Gençlerin Sorunları Bitecek
Gençlerin barınma, geçinme, işsizlik, atama, vize problemlerini çözeceklerini vaat eden Özel, “Gençler bugün ağır sorunlarla boğulmaktadır. Barınma sorundur, işsizlik sorundur, ifade özgürlüğü, gösteri özgürlüğü sorundur. Bugün 10 gençten 7’sinin yurt dışında hayal kurması sorundur. Herkes kendine göre beka tarifi yapıyor. Dünyanın gelişmiş ülkelerinin gelip Türkiye üzerinde hayal kurması beka sorunu değildir. Onu bir kez denediler, denize döküldüler. Ama burada hayal kurmaları beka sorunu değildir; ama Türkiye gençlerinin dünyanın gelişmiş ülkelerinde hayat planlamaları beka sorunudur. İşte biz bununla mücadele etmek, gerçek beka sorununu görmek ve gençlerimize yeniden bu güzel memlekette hayal kurdurmak zorundayız. Onlar bu memleketin gençleridir. Bu memleket ve Cumhuriyet onlara emanettir. Biz, bu ülkeyi gençlerle kuran ve kurtaran bir gelenekten geliyoruz. İktidar olduğumuzda da bu gençlerle yöneteceğiz. YÖK’ü kaldıracağız. İktidarımızda liseyi bitiren her genç çok iyi yabancı dil bilecek ve teknolojik donanıma sahip olacak. Kamuda mülakatı kaldıracağız. Yurt kapasitelerini artıracak, bursları yaşanabilir seviyeye yükselteceğiz. Gençlerin ulaşım özgürlüğünü, sosyal aktivite özgürlüğünü sağlayacağız. Hepsini Avrupa standartlarında bu teknolojilerden yararlandıracağız. Vize sorununu çözeceğiz.
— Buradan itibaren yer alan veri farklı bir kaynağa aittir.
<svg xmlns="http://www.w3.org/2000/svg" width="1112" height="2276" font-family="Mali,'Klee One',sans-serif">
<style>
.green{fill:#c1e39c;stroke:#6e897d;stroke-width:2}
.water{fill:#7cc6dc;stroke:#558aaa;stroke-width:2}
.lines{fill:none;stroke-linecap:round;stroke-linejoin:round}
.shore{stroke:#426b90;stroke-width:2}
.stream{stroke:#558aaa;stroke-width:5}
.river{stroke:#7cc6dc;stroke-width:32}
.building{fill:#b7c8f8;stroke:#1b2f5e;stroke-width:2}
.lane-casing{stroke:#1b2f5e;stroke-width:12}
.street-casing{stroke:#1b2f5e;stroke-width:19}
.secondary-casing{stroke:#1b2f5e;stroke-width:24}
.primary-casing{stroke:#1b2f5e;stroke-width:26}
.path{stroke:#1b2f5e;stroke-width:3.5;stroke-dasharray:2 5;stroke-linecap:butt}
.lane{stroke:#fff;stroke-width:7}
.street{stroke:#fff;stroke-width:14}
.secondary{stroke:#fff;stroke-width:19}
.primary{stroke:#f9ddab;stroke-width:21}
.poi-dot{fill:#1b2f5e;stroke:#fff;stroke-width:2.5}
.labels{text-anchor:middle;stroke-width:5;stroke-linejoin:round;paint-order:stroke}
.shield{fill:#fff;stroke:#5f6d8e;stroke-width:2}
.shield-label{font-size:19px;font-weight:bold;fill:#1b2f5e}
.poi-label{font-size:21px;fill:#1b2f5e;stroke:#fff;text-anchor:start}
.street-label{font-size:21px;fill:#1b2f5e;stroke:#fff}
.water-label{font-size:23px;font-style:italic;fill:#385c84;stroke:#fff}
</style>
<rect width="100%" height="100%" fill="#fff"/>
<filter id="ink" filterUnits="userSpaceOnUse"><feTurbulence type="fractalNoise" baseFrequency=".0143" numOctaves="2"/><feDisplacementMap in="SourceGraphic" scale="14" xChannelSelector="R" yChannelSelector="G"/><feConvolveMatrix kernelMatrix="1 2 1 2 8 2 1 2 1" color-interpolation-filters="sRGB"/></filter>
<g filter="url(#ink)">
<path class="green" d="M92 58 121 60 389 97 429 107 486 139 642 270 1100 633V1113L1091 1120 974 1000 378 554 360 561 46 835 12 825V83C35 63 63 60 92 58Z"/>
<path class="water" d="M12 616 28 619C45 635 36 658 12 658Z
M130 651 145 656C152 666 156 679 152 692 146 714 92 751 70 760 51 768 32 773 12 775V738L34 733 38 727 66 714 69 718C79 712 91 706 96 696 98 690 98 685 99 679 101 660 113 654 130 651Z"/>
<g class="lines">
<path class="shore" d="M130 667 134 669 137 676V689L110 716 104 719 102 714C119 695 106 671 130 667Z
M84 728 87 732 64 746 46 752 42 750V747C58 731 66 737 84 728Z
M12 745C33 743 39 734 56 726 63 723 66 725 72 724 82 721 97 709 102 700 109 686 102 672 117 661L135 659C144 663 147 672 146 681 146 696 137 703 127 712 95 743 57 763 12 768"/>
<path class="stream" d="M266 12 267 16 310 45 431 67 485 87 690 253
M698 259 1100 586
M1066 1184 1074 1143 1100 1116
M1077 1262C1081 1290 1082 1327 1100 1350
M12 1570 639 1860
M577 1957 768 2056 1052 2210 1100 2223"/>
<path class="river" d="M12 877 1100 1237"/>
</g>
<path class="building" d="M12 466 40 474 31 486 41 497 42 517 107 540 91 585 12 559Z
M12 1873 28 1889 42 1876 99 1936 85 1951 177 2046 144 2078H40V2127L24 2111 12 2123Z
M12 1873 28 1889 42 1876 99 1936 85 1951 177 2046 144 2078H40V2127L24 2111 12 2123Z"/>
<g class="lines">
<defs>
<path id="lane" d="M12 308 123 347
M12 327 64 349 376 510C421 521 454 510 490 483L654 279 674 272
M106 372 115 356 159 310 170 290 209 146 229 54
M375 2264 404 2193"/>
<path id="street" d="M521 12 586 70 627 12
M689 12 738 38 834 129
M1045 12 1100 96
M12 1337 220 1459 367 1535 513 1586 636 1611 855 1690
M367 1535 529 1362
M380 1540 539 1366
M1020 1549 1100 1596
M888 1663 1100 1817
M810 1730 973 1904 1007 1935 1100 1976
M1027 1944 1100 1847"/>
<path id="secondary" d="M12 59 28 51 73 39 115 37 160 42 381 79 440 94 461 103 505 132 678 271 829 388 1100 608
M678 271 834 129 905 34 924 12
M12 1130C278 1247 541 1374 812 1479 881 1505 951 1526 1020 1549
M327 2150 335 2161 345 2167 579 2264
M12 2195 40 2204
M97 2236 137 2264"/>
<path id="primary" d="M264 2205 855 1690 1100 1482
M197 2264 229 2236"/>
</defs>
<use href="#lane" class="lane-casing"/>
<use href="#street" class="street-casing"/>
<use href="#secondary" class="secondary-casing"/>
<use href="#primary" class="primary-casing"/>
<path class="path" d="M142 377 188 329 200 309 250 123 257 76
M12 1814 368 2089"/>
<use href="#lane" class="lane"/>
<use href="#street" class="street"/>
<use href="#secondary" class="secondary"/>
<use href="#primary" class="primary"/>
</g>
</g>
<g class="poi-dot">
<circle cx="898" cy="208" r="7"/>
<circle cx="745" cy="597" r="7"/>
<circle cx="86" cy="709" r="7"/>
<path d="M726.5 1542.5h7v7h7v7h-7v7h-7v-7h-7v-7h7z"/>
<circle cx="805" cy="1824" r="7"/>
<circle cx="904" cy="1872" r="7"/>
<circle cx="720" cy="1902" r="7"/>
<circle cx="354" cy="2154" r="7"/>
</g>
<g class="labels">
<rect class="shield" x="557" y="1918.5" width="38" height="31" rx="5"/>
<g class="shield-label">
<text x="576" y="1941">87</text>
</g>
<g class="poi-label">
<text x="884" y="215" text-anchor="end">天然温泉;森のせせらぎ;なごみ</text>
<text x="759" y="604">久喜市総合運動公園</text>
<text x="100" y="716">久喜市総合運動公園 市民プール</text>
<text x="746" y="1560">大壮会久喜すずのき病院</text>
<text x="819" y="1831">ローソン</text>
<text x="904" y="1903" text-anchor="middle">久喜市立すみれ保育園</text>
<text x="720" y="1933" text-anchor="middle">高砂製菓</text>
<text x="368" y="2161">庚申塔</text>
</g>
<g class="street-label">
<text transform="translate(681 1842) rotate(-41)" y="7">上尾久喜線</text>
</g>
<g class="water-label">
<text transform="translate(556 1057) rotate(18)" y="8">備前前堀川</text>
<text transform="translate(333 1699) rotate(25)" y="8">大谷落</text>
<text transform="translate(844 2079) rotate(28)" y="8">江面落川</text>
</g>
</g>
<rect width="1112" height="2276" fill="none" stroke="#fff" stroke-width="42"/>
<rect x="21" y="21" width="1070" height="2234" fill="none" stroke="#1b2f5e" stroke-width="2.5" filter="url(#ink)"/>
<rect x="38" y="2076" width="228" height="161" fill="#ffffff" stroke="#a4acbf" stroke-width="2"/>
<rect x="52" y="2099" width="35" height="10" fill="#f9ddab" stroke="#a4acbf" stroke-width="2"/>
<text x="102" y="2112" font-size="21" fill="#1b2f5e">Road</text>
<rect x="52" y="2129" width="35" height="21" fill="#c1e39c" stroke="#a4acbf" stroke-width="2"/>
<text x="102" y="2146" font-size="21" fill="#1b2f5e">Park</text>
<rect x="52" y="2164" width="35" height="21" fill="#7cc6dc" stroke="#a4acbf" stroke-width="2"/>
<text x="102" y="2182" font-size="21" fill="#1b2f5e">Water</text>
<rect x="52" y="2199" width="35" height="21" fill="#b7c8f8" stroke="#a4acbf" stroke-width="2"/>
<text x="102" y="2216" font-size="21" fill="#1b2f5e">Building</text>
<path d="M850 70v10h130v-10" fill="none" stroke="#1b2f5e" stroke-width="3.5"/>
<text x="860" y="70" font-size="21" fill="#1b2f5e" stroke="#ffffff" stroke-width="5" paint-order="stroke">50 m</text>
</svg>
Yasaksız ve vizesiz Türkiye’yi iktidarımızın ilk yıllarında hayata geçireceğiz” dedi.
“Davayı TRT’de yayınla”
Cumhurbaşkanı Recep Tayyip Erdoğan’ın rakiplerini sandıkta 4 kez yenen Ekrem İmamoğlu’nu ve tüm muhalifleri bir toplama kampı gibi olan Silivri’ye hapsettiğini belirten Özel, “İki tür darbe var: Biri askerî darbe, biri sivil darbe. 19 Mart darbesinin karargâhı Beştepe’dir, kurşunu yalandır. Darbeciler bu sefer kamuflajla değil, cübbeyle gelmişlerdir. Çünkü Erdoğan, Ekrem Başkanımızla sandıkta yarışmaktan korkmuştur. Yaptıkları ortaya çıkınca ailelerinin yüzüne bakamayacaklar diyen Erdoğan’a söylüyorum: Burada milyonlarca İzmirlinin gözüne bakarak söylüyorum, arkadaşlarımız suçsuzdur. Ey Erdoğan, "ahtapot" diyorsun, "suç örgütü" diyorsun, kul hakkına girmekten çekinmiyorsun. Sana İzmir’den meydan okuyoruz: Gel bu davayı TRT’de canlı yayınlayalım, kim yalan söylüyor millet görsün. Buradan TRT’nin değerli çalışanlarını, emekçisini selamlıyorum. Ama bu TRT’yi Erdoğan’a kul edenlere söylüyorum: Gün gelecek, devran dönecek, bunu yapanlar bu millete hesap verecek. Erdoğan bir savcıya çok güveniyordu, boşa düştü. Dosya bomboş, kanıt yok. Biz birbirimizi biliyoruz ve güveniyoruz. Bak Erdoğan, bu meydanda milyonlar kefalet koyuyor. Oysa senin güvenebileceğin bırak 2 milyon kişiyi, güvenebileceğin 2 kişi kalmadığını, herkesin senden sonrasını konuştuğunu, iktidarın dümeninin başkalarına kaptırıldığını biliyoruz. Darbeden dön, yargılamaları TRT’den yap, doğrulamaları gör, köşene çekil. İktidar değişiyor, kumpasçılar gidiyor, vatanın dürüst, namuslu evlatları iktidara yürüyor. Bugün Ergenekon ve Balyoz kumpasları gibi davalar var; kararlar yine sipariş, tanıklar yine gizlidir. Yöntem yine kirlidir, dosyalar yine boştur, iftiralar yine zehirlidir. İktidar, bugün Silivri’yi muhaliflerin hapsedildiği toplama kampına dönüştürmüştür. Hitler’in toplama kampı neyse, Silivri de odur. O hapishaneleri rakiplerin atıldığı kuyular olarak görseler de biz o kuyudan çıkacağız. Biz o duvarları, demir dağı nasıl erittiysek öyle eritip çıkacağız. Milletin iradesini, Gazi Mustafa Kemal Atatürk vatanı nasıl savunduysa, öyle savunacağız” ifadelerin kullandı.